Making the invisible visible

Mahesh's love for photography and his engagement with light cannot be contested. This corporate honcho finally took the plunge in 2005 to follow his first love, photography, and remain true to the medium.

When I first saw Mahesh's pictures some years ago, I was intrigued by the manner in which he captured the essence of light in his own image making. In a way "light" becomes a recurring leitmotif in his work; whether he is looking at flora or fauna or simply capturing a moment, light seems to be his constant muse.

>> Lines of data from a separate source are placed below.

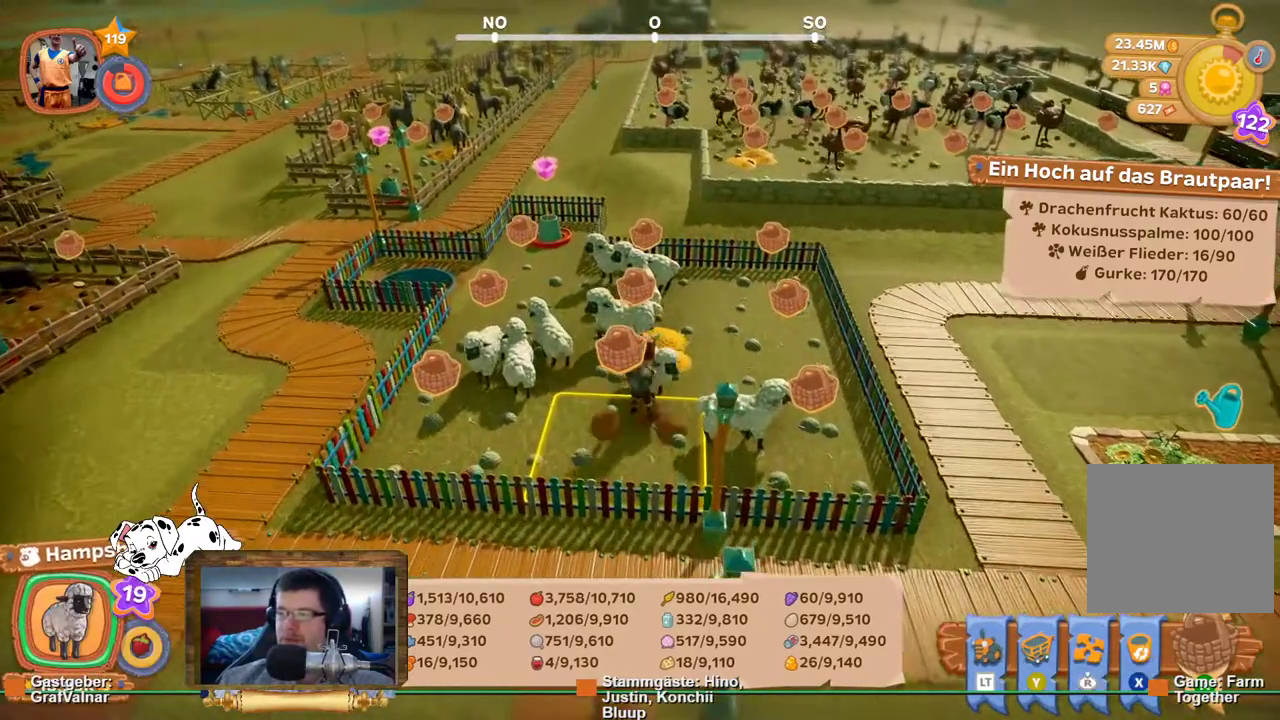
{"buttons": [], "left_stick": "up", "right_stick": "center", "events": []}
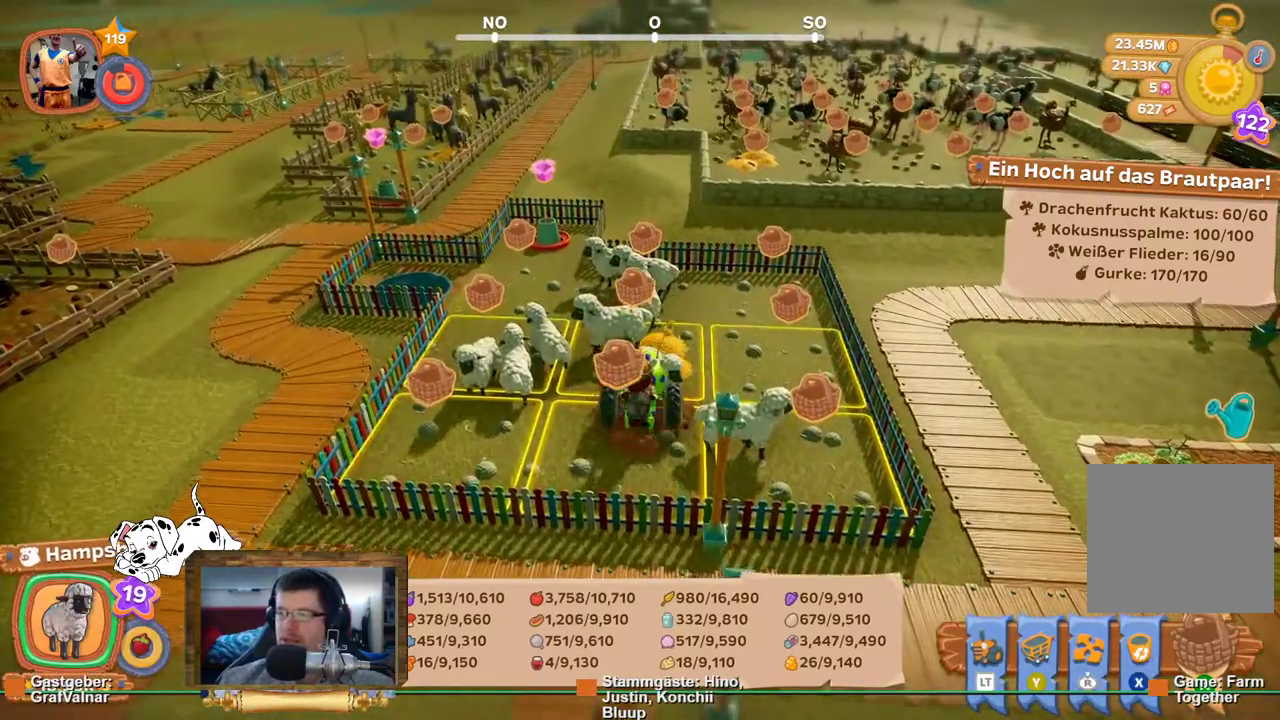
{"buttons": [], "left_stick": "center", "right_stick": "center", "events": [[217, "left_stick", "center"], [267, "A", "down"], [350, "A", "up"]]}
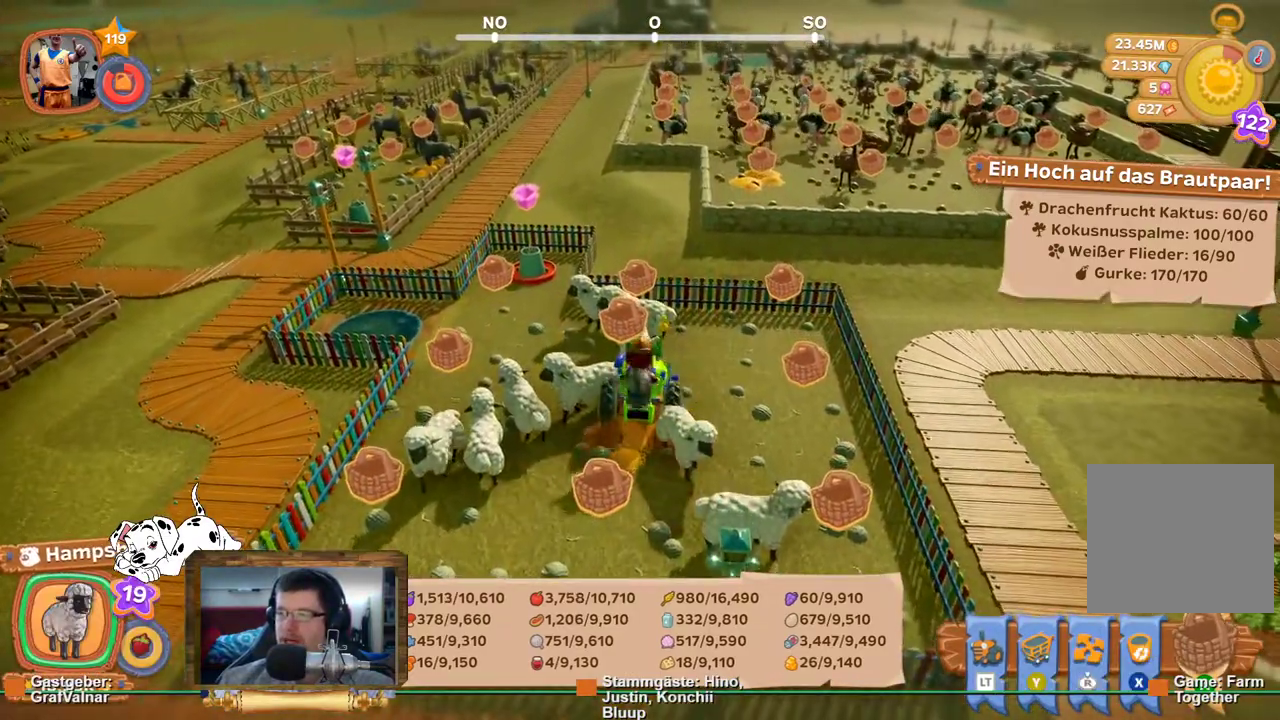
{"buttons": [], "left_stick": "center", "right_stick": "center", "events": []}
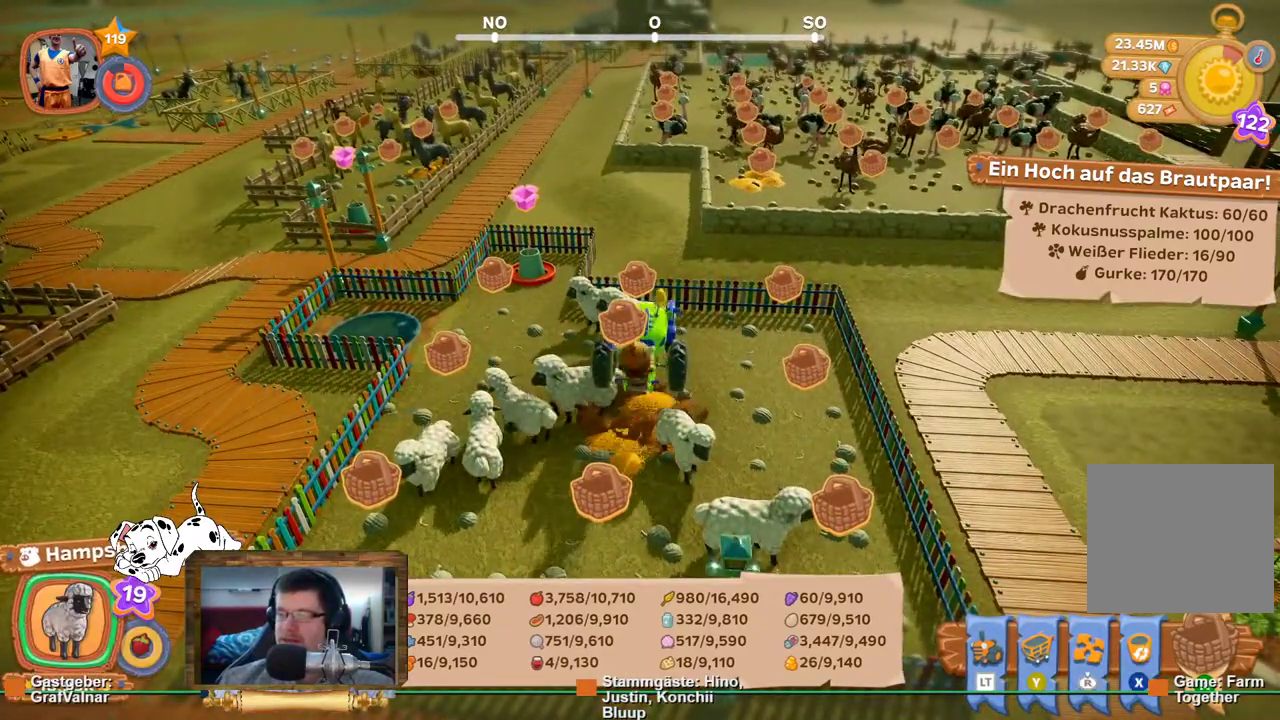
{"buttons": ["L2"], "left_stick": "center", "right_stick": "center", "events": [[417, "L2", "down"]]}
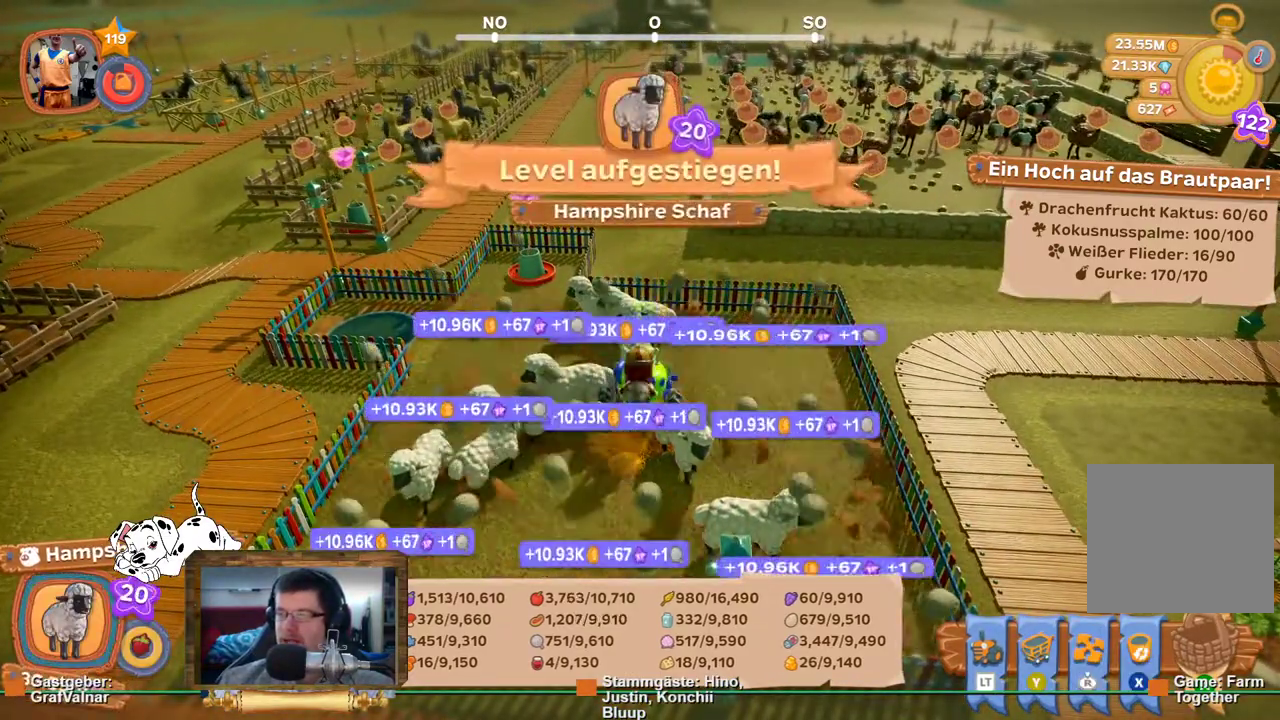
{"buttons": [], "left_stick": "center", "right_stick": "center", "events": [[200, "L2", "up"]]}
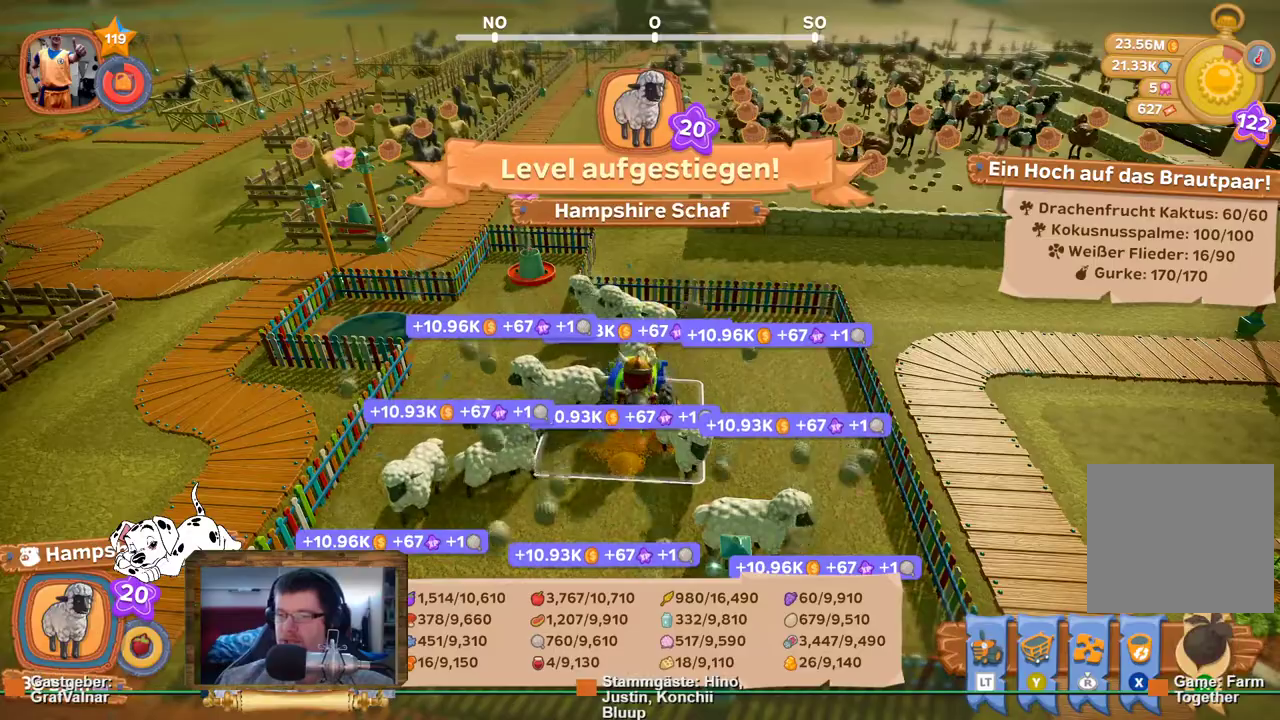
{"buttons": ["R2"], "left_stick": "up-left", "right_stick": "center", "events": [[433, "left_stick", "up-left"], [483, "R2", "down"]]}
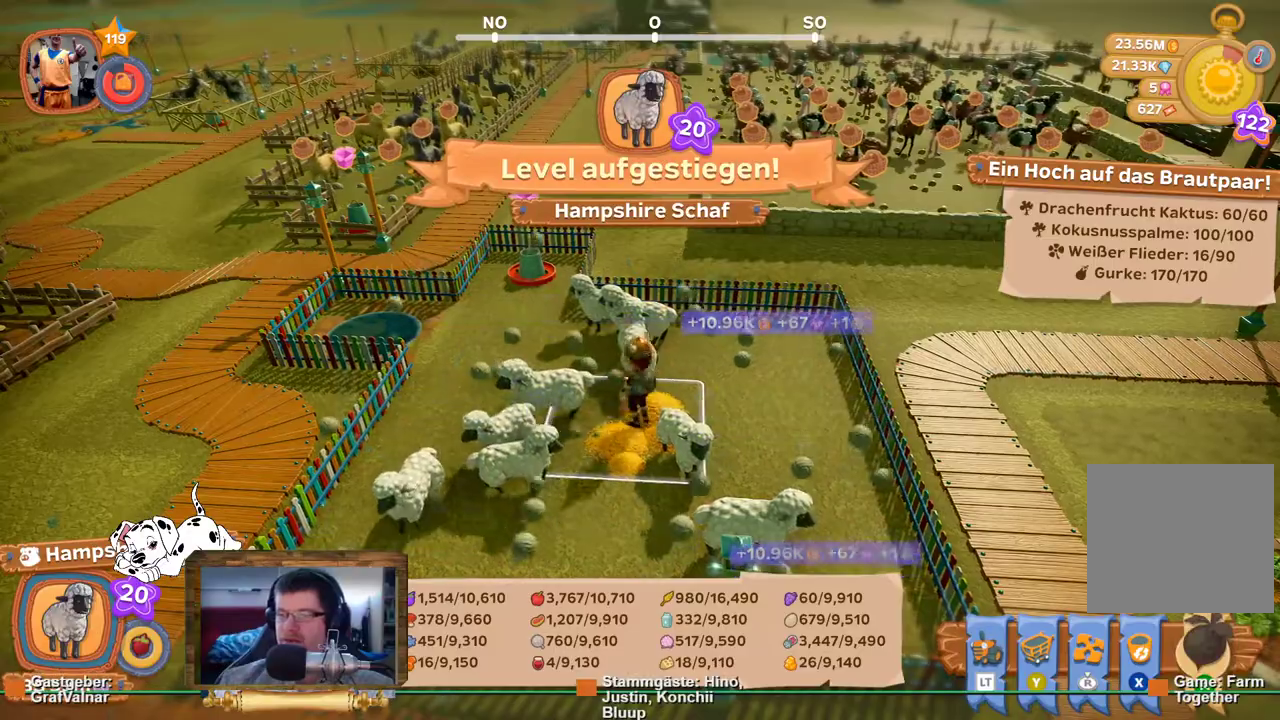
{"buttons": ["R2"], "left_stick": "up", "right_stick": "center", "events": [[117, "right_stick", "left"], [317, "left_stick", "up"], [333, "right_stick", "center"]]}
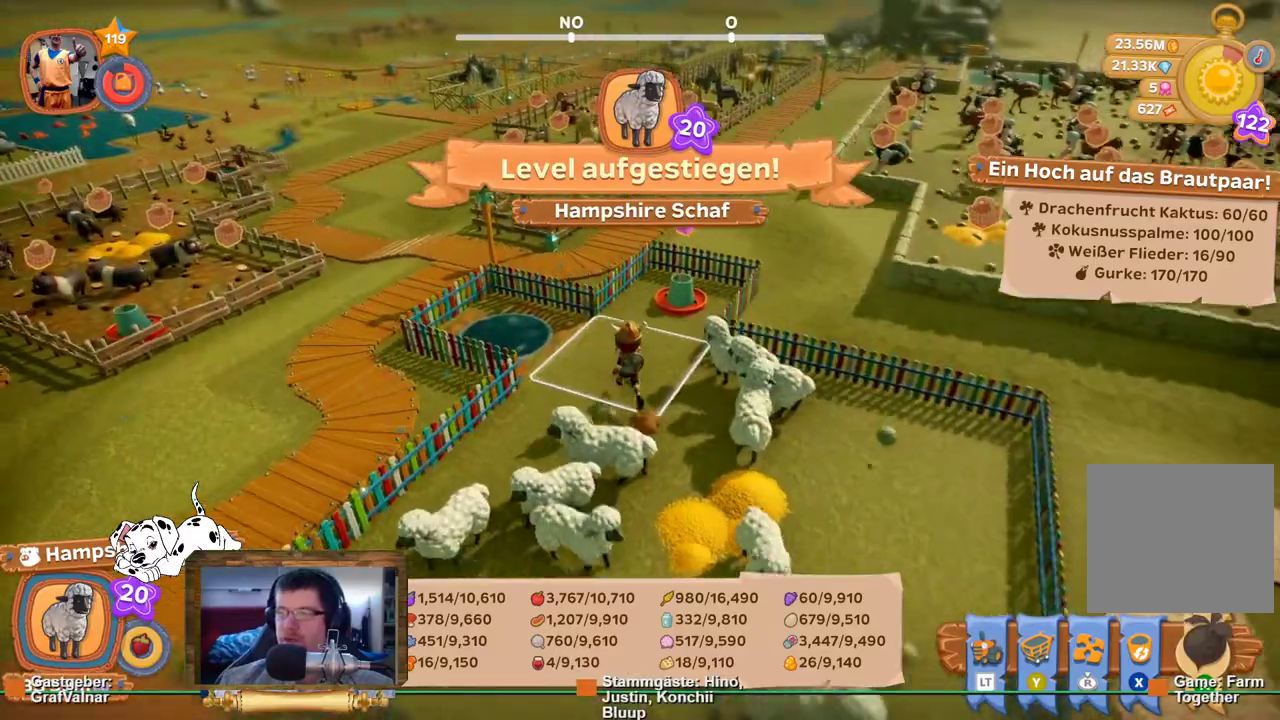
{"buttons": ["A", "R2"], "left_stick": "up-right", "right_stick": "center", "events": [[133, "left_stick", "up-right"], [483, "A", "down"]]}
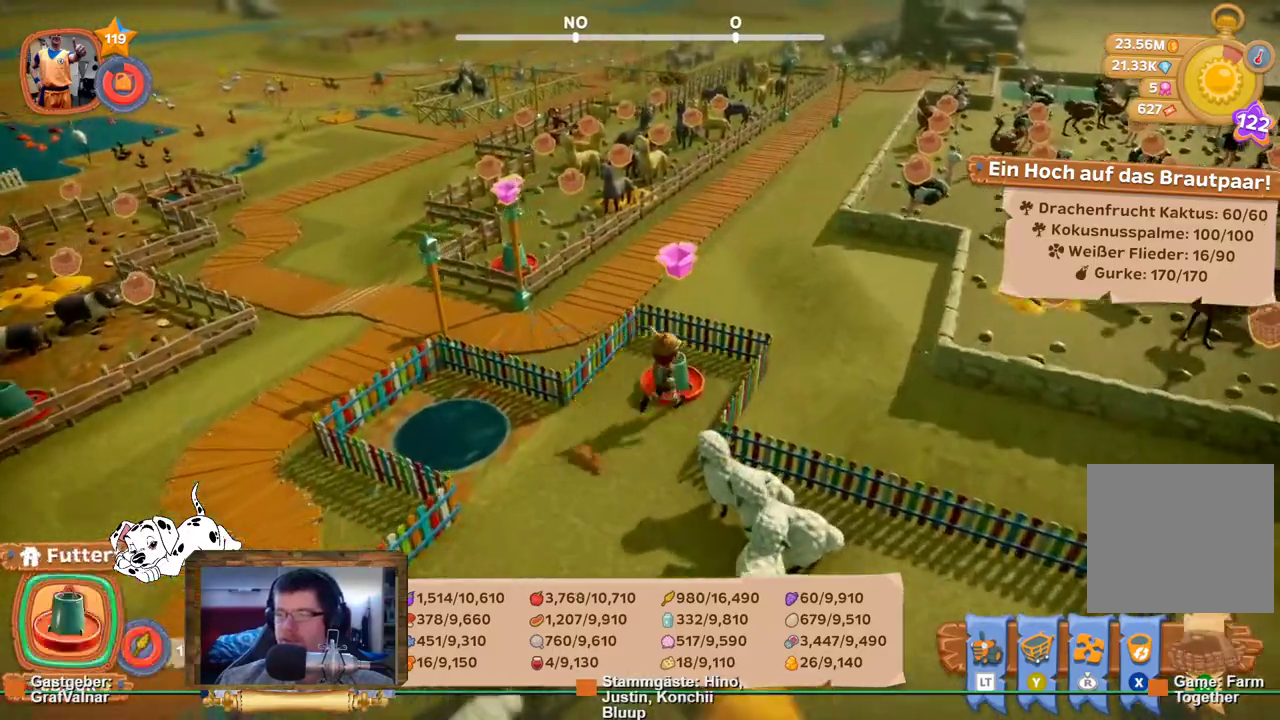
{"buttons": [], "left_stick": "center", "right_stick": "right", "events": [[33, "R2", "up"], [50, "left_stick", "center"], [67, "A", "up"], [433, "right_stick", "right"]]}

With light Mahesh centres himself. He chases it, seduces it, captures it, and even challenges it. And it is his feverish obsession with the phenomenon that he reminds me of a similar engagement with light which engaged the Dutch masters right through to the French Impressionists. Ever since the introduction of photography in 1837, there has been an incestuous relationship between painting and photography. In the present post-structuralist world with the blurring of boundaries between art practices and theory, an entire new language of conceptual art has been added to the fine-art realm.

With the coming of age of photography in India, a new bunch of aware, self-confident voices is scanning the drum of image making. Once such visual "document" emerges with the works of Mahesh. He is not simply taking pretty pictures but is investigating the medium; and within the medium, he is refining his technique, his precise gaze and the objectification of representation.